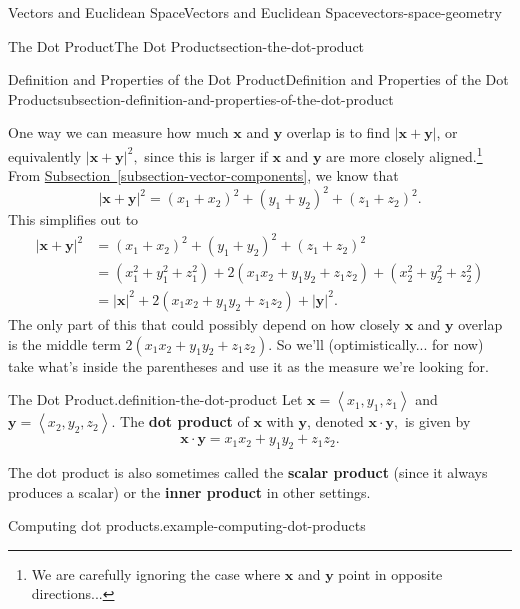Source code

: \documentclass[oneside,10pt,]{book}
\newcommand{\terminology}[1]{\textbf{#1}}
\numberwithin{equation}{section}
\newcommand{\vv}[1]{\mathbf{#1}}
\newcommand{\dotprod}[1]{\left\langle #1 \right\rangle}
\begin{document}
\begin{chapterptx}{Vectors and Euclidean Space}{}{Vectors and Euclidean Space}{}{}{vectors-space-geometry}
\begin{sectionptx}{The Dot Product}{}{The Dot Product}{}{}{section-the-dot-product}
\begin{subsectionptx}{Definition and Properties of the Dot Product}{}{Definition and Properties of the Dot Product}{}{}{subsection-definition-and-properties-of-the-dot-product}
\begin{figure}
{
}
\end{figure}
\hypertarget{p-1126}{}%
One way we can measure how much \(\vv{x}\) and \(\vv{y}\) overlap is to find \(|\vv{x}+\vv{y}|\), or equivalently \(|\vv{x}+\vv{y}|^{2},\) since this is larger if \(\vv{x}\) and \(\vv{y}\) are more closely aligned.\footnote{We are carefully ignoring the case where \(\vv{x}\) and \(\vv{y}\) point in opposite directions...\label{fn-5}} From \hyperref[subsection-vector-components]{Subsection~\ref{subsection-vector-components}}, we know that%
%
\begin{equation*}
|\vv{x}+\vv{y}|^{2} = (x_{1}+x_{2})^{2} + (y_{1}+y_{2})^{2} + (z_{1}+z_{2})^{2}.
\end{equation*}
\hypertarget{p-1127}{}%
This simplifies out to%
%
\begin{align*}
|\vv{x}+\vv{y}|^{2} & = (x_{1}+x_{2})^{2} + (y_{1}+y_{2})^{2} + (z_{1}+z_{2})^{2} \\
& = (x_{1}^{2}+y_{1}^{2}+z_{1}^{2}) + 2(x_{1}x_{2} + y_{1}y_{2} + z_{1}z_{2}) + (x_{2}^{2} + y_{2}^{2} + z_{2}^{2}) \\
& = |\vv{x}|^{2} + 2(x_{1}x_{2} + y_{1}y_{2} + z_{1}z_{2}) + |\vv{y}|^{2}. 
\end{align*}
\hypertarget{p-1128}{}%
The only part of this that could possibly depend on how closely \(\vv{x}\) and \(\vv{y}\) overlap is the middle term \(2(x_{1}x_{2}+y_{1}y_{2}+z_{1}z_{2})\). So we'll (optimistically... for now) take what's inside the parentheses and use it as the measure we're looking for.%
\begin{definition}{The Dot Product.}{definition-the-dot-product}%
\hypertarget{p-1129}{}%
Let \(\vv{x} = \dotprod{x_{1},y_{1},z_{1}}\) and \(\vv{y} = \dotprod{x_{2},y_{2},z_{2}}\). The \terminology{dot product} of \(\vv{x}\) with \(\vv{y}\), denoted \(\vv{x}\cdot\vv{y},\) is given by%
%
\begin{equation*}
\vv{x}\cdot\vv{y} = x_{1}x_{2}+y_{1}y_{2}+z_{1}z_{2}.
\end{equation*}
\end{definition}
\hypertarget{p-1130}{}%
The dot product is also sometimes called the \terminology{scalar product} (since it always produces a scalar) or the \terminology{inner product} in other settings.%
\begin{example}{Computing dot products.}{example-computing-dot-products}%

\end{example}
\end{subsectionptx}
\end{sectionptx}
\end{chapterptx}
\end{document}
────────────────
**Task to carry out:** A faithful copy of every record is needed here. Leave the images out of it.

**Task answer:**
Source code

: \documentclass[oneside,10pt,]{book}
\newcommand{\terminology}[1]{\textbf{#1}}
\numberwithin{equation}{section}
\newcommand{\vv}[1]{\mathbf{#1}}
\newcommand{\dotprod}[1]{\left\langle #1 \right\rangle}
\begin{document}
\begin{chapterptx}{Vectors and Euclidean Space}{}{Vectors and Euclidean Space}{}{}{vectors-space-geometry}
\begin{sectionptx}{The Dot Product}{}{The Dot Product}{}{}{section-the-dot-product}
\begin{subsectionptx}{Definition and Properties of the Dot Product}{}{Definition and Properties of the Dot Product}{}{}{subsection-definition-and-properties-of-the-dot-product}
\begin{figure}
{
}
\end{figure}
\hypertarget{p-1126}{}%
One way we can measure how much \(\vv{x}\) and \(\vv{y}\) overlap is to find \(|\vv{x}+\vv{y}|\), or equivalently \(|\vv{x}+\vv{y}|^{2},\) since this is larger if \(\vv{x}\) and \(\vv{y}\) are more closely aligned.\footnote{We are carefully ignoring the case where \(\vv{x}\) and \(\vv{y}\) point in opposite directions...\label{fn-5}} From \hyperref[subsection-vector-components]{Subsection~\ref{subsection-vector-components}}, we know that%
%
\begin{equation*}
|\vv{x}+\vv{y}|^{2} = (x_{1}+x_{2})^{2} + (y_{1}+y_{2})^{2} + (z_{1}+z_{2})^{2}.
\end{equation*}
\hypertarget{p-1127}{}%
This simplifies out to%
%
\begin{align*}
|\vv{x}+\vv{y}|^{2} & = (x_{1}+x_{2})^{2} + (y_{1}+y_{2})^{2} + (z_{1}+z_{2})^{2} \\
& = (x_{1}^{2}+y_{1}^{2}+z_{1}^{2}) + 2(x_{1}x_{2} + y_{1}y_{2} + z_{1}z_{2}) + (x_{2}^{2} + y_{2}^{2} + z_{2}^{2}) \\
& = |\vv{x}|^{2} + 2(x_{1}x_{2} + y_{1}y_{2} + z_{1}z_{2}) + |\vv{y}|^{2}. 
\end{align*}
\hypertarget{p-1128}{}%
The only part of this that could possibly depend on how closely \(\vv{x}\) and \(\vv{y}\) overlap is the middle term \(2(x_{1}x_{2}+y_{1}y_{2}+z_{1}z_{2})\). So we'll (optimistically... for now) take what's inside the parentheses and use it as the measure we're looking for.%
\begin{definition}{The Dot Product.}{definition-the-dot-product}%
\hypertarget{p-1129}{}%
Let \(\vv{x} = \dotprod{x_{1},y_{1},z_{1}}\) and \(\vv{y} = \dotprod{x_{2},y_{2},z_{2}}\). The \terminology{dot product} of \(\vv{x}\) with \(\vv{y}\), denoted \(\vv{x}\cdot\vv{y},\) is given by%
%
\begin{equation*}
\vv{x}\cdot\vv{y} = x_{1}x_{2}+y_{1}y_{2}+z_{1}z_{2}.
\end{equation*}
\end{definition}
\hypertarget{p-1130}{}%
The dot product is also sometimes called the \terminology{scalar product} (since it always produces a scalar) or the \terminology{inner product} in other settings.%
\begin{example}{Computing dot products.}{example-computing-dot-products}%

\end{example}
\end{subsectionptx}
\end{sectionptx}
\end{chapterptx}
\end{document}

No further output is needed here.